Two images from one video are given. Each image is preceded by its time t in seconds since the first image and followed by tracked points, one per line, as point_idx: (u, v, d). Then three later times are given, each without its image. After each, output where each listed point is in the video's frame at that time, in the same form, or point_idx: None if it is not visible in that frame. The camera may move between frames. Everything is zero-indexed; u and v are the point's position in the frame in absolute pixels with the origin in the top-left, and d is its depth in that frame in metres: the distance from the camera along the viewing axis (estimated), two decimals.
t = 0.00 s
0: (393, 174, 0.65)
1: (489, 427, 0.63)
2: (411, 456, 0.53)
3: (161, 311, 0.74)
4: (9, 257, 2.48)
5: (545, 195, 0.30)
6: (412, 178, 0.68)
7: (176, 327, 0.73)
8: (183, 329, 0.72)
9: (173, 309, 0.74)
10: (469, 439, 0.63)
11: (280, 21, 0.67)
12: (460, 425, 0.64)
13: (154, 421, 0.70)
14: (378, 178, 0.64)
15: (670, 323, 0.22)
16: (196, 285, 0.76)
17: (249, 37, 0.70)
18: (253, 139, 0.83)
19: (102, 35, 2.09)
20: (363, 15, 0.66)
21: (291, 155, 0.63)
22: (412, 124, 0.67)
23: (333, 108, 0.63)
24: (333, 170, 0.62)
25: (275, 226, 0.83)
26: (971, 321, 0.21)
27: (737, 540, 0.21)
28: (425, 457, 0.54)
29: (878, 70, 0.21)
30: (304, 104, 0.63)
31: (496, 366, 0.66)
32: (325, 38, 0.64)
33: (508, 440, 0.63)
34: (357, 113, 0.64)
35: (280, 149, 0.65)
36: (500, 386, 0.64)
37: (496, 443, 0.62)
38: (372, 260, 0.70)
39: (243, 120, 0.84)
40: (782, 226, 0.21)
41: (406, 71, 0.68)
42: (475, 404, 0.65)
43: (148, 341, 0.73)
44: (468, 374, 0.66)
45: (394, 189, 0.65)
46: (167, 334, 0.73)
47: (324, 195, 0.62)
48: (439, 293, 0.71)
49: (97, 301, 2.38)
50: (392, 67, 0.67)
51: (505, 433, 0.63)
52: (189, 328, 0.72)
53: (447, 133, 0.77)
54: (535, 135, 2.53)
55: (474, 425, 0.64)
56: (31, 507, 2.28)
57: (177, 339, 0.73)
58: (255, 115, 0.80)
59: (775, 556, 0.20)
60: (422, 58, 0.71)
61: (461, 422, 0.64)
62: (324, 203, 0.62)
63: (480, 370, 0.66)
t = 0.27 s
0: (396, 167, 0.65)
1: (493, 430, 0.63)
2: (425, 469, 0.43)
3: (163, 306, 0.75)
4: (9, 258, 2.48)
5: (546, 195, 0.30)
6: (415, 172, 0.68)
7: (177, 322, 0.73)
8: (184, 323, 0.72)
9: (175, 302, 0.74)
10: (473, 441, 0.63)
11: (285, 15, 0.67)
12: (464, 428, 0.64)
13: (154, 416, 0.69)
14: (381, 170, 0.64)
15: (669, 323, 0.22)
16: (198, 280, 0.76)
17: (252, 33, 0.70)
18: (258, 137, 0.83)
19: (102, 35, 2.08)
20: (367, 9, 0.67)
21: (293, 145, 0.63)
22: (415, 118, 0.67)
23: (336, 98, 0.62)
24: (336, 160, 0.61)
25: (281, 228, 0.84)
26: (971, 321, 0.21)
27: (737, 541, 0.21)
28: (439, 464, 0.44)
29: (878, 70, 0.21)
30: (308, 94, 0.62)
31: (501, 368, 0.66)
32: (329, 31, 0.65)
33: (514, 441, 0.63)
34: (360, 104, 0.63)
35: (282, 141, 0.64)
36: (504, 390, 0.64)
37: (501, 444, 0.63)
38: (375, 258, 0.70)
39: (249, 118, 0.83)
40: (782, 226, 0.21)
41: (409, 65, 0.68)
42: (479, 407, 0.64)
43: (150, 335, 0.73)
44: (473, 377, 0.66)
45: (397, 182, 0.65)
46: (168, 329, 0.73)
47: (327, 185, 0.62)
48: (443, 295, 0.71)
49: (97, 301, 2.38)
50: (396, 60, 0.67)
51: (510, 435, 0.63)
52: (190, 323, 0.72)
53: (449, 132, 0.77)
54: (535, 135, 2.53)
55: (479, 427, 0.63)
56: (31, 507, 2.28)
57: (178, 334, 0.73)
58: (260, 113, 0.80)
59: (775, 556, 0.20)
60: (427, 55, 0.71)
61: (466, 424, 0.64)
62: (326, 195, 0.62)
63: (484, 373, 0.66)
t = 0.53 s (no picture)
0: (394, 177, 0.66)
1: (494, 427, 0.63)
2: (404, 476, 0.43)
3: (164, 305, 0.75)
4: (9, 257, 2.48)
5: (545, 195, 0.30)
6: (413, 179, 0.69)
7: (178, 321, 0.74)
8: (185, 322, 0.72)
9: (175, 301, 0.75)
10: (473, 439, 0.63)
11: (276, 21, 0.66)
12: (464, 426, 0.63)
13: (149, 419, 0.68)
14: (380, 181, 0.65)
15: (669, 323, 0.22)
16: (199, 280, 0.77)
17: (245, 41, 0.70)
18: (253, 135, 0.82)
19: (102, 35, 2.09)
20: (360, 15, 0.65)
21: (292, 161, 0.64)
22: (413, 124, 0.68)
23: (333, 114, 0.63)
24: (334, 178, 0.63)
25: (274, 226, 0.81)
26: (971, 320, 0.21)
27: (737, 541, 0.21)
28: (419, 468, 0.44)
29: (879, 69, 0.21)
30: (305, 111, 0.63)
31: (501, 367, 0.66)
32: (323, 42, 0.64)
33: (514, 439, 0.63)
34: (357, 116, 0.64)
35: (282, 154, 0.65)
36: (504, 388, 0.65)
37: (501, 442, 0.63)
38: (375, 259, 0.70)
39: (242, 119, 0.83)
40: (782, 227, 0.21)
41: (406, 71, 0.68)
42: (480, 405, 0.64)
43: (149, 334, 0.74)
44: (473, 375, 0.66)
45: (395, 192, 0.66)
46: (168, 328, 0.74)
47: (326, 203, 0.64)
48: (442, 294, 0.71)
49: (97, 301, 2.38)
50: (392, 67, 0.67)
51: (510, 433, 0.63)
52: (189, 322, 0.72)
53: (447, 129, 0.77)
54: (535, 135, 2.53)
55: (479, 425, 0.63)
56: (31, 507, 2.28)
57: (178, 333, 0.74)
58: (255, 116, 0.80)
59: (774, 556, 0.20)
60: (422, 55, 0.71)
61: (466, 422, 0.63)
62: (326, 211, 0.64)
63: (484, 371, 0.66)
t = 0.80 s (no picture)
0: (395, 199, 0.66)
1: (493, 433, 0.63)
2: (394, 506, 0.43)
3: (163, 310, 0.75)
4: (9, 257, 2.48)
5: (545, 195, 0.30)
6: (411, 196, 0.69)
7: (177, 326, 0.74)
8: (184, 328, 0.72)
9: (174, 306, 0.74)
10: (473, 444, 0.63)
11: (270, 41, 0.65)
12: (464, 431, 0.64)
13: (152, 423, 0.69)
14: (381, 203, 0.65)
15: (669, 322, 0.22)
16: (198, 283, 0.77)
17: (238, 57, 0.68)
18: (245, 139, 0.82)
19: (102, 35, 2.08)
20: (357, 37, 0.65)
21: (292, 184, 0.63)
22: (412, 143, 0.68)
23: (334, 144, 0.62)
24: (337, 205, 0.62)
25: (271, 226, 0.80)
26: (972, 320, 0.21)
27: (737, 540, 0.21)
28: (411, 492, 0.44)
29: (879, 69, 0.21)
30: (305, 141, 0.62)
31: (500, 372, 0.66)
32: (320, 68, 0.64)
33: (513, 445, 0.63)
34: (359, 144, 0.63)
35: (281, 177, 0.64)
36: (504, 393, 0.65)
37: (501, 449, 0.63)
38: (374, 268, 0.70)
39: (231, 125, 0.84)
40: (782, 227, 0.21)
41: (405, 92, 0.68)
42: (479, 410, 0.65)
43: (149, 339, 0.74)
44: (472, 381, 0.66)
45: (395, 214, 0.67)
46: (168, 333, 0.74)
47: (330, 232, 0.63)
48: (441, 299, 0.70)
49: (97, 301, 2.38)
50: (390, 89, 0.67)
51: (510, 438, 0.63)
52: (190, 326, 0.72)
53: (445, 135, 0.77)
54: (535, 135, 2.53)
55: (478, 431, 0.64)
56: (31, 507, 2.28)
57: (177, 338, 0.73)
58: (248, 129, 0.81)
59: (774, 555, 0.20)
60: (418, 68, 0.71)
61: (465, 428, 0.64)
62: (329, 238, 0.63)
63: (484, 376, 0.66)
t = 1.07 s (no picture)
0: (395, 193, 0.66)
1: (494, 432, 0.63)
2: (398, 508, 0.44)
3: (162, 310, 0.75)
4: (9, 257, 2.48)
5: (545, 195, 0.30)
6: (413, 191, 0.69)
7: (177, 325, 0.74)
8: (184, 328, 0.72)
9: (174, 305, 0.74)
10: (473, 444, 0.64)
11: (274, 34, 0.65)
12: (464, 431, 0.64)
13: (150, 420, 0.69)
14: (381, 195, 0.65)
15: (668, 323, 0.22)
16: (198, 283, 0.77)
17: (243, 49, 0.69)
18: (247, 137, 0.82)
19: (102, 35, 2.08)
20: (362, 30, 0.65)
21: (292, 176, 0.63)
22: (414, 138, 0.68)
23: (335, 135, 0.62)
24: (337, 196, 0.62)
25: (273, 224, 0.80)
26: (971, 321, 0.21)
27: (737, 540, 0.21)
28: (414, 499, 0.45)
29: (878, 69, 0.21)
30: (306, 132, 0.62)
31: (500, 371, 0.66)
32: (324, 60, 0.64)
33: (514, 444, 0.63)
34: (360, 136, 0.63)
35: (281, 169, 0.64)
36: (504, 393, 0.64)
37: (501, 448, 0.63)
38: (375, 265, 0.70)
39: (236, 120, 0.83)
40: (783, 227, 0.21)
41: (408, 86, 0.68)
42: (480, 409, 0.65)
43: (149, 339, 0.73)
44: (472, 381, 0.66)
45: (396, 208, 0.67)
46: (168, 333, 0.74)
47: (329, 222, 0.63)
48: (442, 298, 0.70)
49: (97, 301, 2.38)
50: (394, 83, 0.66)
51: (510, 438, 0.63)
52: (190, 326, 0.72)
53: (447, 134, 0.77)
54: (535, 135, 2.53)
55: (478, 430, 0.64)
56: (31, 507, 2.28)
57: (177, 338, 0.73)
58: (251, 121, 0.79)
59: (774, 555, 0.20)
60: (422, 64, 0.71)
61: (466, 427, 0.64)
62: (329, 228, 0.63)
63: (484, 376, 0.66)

▸ WHAT YOU WILL DO
Please give an exact copy of the lines above, beginning with the line containing "13: (154, 416, 0.69)" and running through the line containing "62: (326, 195, 0.62)", and of no other lines.

▸ ANSWER SECTION
13: (154, 416, 0.69)
14: (381, 170, 0.64)
15: (669, 323, 0.22)
16: (198, 280, 0.76)
17: (252, 33, 0.70)
18: (258, 137, 0.83)
19: (102, 35, 2.08)
20: (367, 9, 0.67)
21: (293, 145, 0.63)
22: (415, 118, 0.67)
23: (336, 98, 0.62)
24: (336, 160, 0.61)
25: (281, 228, 0.84)
26: (971, 321, 0.21)
27: (737, 541, 0.21)
28: (439, 464, 0.44)
29: (878, 70, 0.21)
30: (308, 94, 0.62)
31: (501, 368, 0.66)
32: (329, 31, 0.65)
33: (514, 441, 0.63)
34: (360, 104, 0.63)
35: (282, 141, 0.64)
36: (504, 390, 0.64)
37: (501, 444, 0.63)
38: (375, 258, 0.70)
39: (249, 118, 0.83)
40: (782, 226, 0.21)
41: (409, 65, 0.68)
42: (479, 407, 0.64)
43: (150, 335, 0.73)
44: (473, 377, 0.66)
45: (397, 182, 0.65)
46: (168, 329, 0.73)
47: (327, 185, 0.62)
48: (443, 295, 0.71)
49: (97, 301, 2.38)
50: (396, 60, 0.67)
51: (510, 435, 0.63)
52: (190, 323, 0.72)
53: (449, 132, 0.77)
54: (535, 135, 2.53)
55: (479, 427, 0.63)
56: (31, 507, 2.28)
57: (178, 334, 0.73)
58: (260, 113, 0.80)
59: (775, 556, 0.20)
60: (427, 55, 0.71)
61: (466, 424, 0.64)
62: (326, 195, 0.62)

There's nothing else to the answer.